• SELECTED PASSAGE
________
My in Depends Day
July 4, 2016 § 26 Comments
The July 4th Holiday Ride is always a doozy. This year was no exception.
It’s hard to disagree with the statement that the Holiday Ride is the worst ride ever. About 200 people show up and flail their way from Manhattan Beach to Brentwood. Then there is a knife fight in the mud for Tony Manzella’s wheel and we pack the entire lane of a narrow, twisty, fucked-up country road, the knife fight for Sweet Ass’s wheel moves on to guns, then mortars, then nukes, and two minutes in there are 10 riders left and unless you’re one of the ten your day is done.
If you’re one of the ten, you just risked life, liberty, and the pursuit of happiness for about twenty minutes of crystal-meth-pure misery.
Before today’s ride Sausage told me to video it on his GoPro. “But I have a Cycliq Fly12,” I protested.
Sausage is into high quality. He’s also real diplomatic. “Your camera sucks,” he said. “Use mine.” It’s hard to argue with facts.
EA Sports, Inc. and I drove to the Center of the Known Universe where everyone was standing around all nervous as hell. Why nervous? I don’t know, actually, because the ride always ends the same way. You get miserably dropped. There is no drama, and after having done it for ten years there’s not even any mystery about when it will happen.
________
• GIVEN MATERIAL
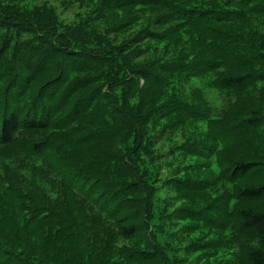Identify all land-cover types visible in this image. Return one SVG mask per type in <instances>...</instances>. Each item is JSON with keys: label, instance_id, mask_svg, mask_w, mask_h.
<instances>
[{"label": "trees", "instance_id": "trees-1", "mask_svg": "<svg viewBox=\"0 0 264 264\" xmlns=\"http://www.w3.org/2000/svg\"><path fill=\"white\" fill-rule=\"evenodd\" d=\"M70 3L67 23L49 1L0 0V264H172L151 223L180 172L217 187L219 212L236 203L215 227L231 264H264V0ZM127 9L148 28L110 48L98 28ZM166 157L209 159L224 183L196 164L158 179ZM209 208L169 219L224 222Z\"/></svg>", "mask_w": 264, "mask_h": 264}, {"label": "rangeland", "instance_id": "rangeland-1", "mask_svg": "<svg viewBox=\"0 0 264 264\" xmlns=\"http://www.w3.org/2000/svg\"><path fill=\"white\" fill-rule=\"evenodd\" d=\"M45 1H49L51 3L49 7L52 9L56 8L57 15L59 14L61 19L67 23L78 20L76 17H78L79 12H77L75 8L68 9L71 4L70 0H67L64 5L61 3V0H25L30 7L43 5ZM135 11V9H127L124 10L123 13L117 14L112 18L113 25L108 31L103 27L98 28L100 33L106 35L107 40L113 44L110 48L119 49V47L127 45V49H129V47L132 46L131 43L147 30V25L135 23ZM118 23L133 25L126 30L122 29L116 32L113 27ZM76 27H78V24L73 26V29ZM83 29H85L84 26ZM143 46L146 47V45ZM125 56H128V54ZM150 56V54H147L143 59L147 61ZM43 83L44 81L42 80L36 81L32 87V91H37ZM210 97L214 98L215 95H210ZM176 142H179V140H174L172 143L174 144ZM173 144L169 145V147H172ZM168 150V147L165 146V156L169 154ZM209 162V159L192 158L185 160L180 158L176 161L166 157L165 160L153 164L152 167L157 172L156 178L167 179L172 176L173 170H178L179 166L196 164L199 169L203 168V171H205L203 178H205L206 182L213 183L218 181L219 183H224L222 169L217 167V165H210L211 168L208 167ZM172 178L176 181V186L164 187L163 184H160V189L154 197V217L151 226L158 235L160 247L170 256L172 264H228V262L231 264L229 261L230 257H228L230 255L229 244H231L230 239H227L229 233L222 232L215 227L220 224L226 225V223H229L228 216L230 212L235 209L236 203L226 196L228 204L224 207L222 212H219V206L223 207L222 202L219 201V196L221 197L222 194H219V190L216 186H198L204 191L194 193L192 192L194 186L184 179V173H177V176L173 175ZM222 185L223 184H218L219 187ZM200 195L202 199L199 198ZM187 197L190 199L195 197L194 200L198 201L196 203L202 206L198 209L193 207L189 204L190 200H188ZM207 206L211 208L206 210L209 218L214 220L215 217L224 222L218 224L216 222H210L211 226L214 227L212 228L211 226L208 227L207 224L200 225L199 222L187 220L172 222V219H169L170 213L182 212L183 215H187L188 213L191 216V212L194 211L192 208L203 210V208ZM163 217L164 219H162ZM210 242L212 243L210 244ZM176 257L179 258V260H176Z\"/></svg>", "mask_w": 264, "mask_h": 264}]
</instances>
________
• REQUIRED TASK 1
Reproduce the July 4th Holiday Ride post above between "If you’re one" and "argue with facts.", inclusive.
• REQUIRED TASK 2
Resume the July 4th Holiday Ride post from its final sentence and keep writing the account of the ride.

• OUTPUT 1
If you’re one of the ten, you just risked life, liberty, and the pursuit of happiness for about twenty minutes of crystal-meth-pure misery.
Before today’s ride Sausage told me to video it on his GoPro. “But I have a Cycliq Fly12,” I protested.
Sausage is into high quality. He’s also real diplomatic. “Your camera sucks,” he said. “Use mine.” It’s hard to argue with facts.

• OUTPUT 2
Of course not everyone in the Santa-Monica-to-the-South-Bay arc is a lunatic. About 200 other people, all of whom who have done the Holiday Ride, and all of whom know how stupid it is, have formed an alt-Holiday Ride called the Yellow Vase Ride. They ride at a friendly pace around Palos Verdes and then have coffee and croissants at the Yellow Vase cafe. People laugh, talk, tell stories, and appreciate the beauty of the area and the fun of cycling.
Well, fuck those people.
By the time we got to Marina del Rey there were another hundred or so baby seals who’d been added to the clubbing list. In addition to the drama of the ride there had been some pre-ride Facebag drama, too. Phil Gaimon was going to show up and tow us up Mandeville at 462.3 watts like he did last year, but first we had to sign up for his Grand Fondue. One of the local Strava addicts complained that it wasn’t fair for us to be motoring along behind Phil, and a war of words ensued, after which there was a lot of red, rashy, very painful butthurt. So to make sure everyone on the ride was going to be okay I brought something for anyone who might need it.
Of course Phil didn’t show up so there was no need for the balm, but it’s nice to be prepared.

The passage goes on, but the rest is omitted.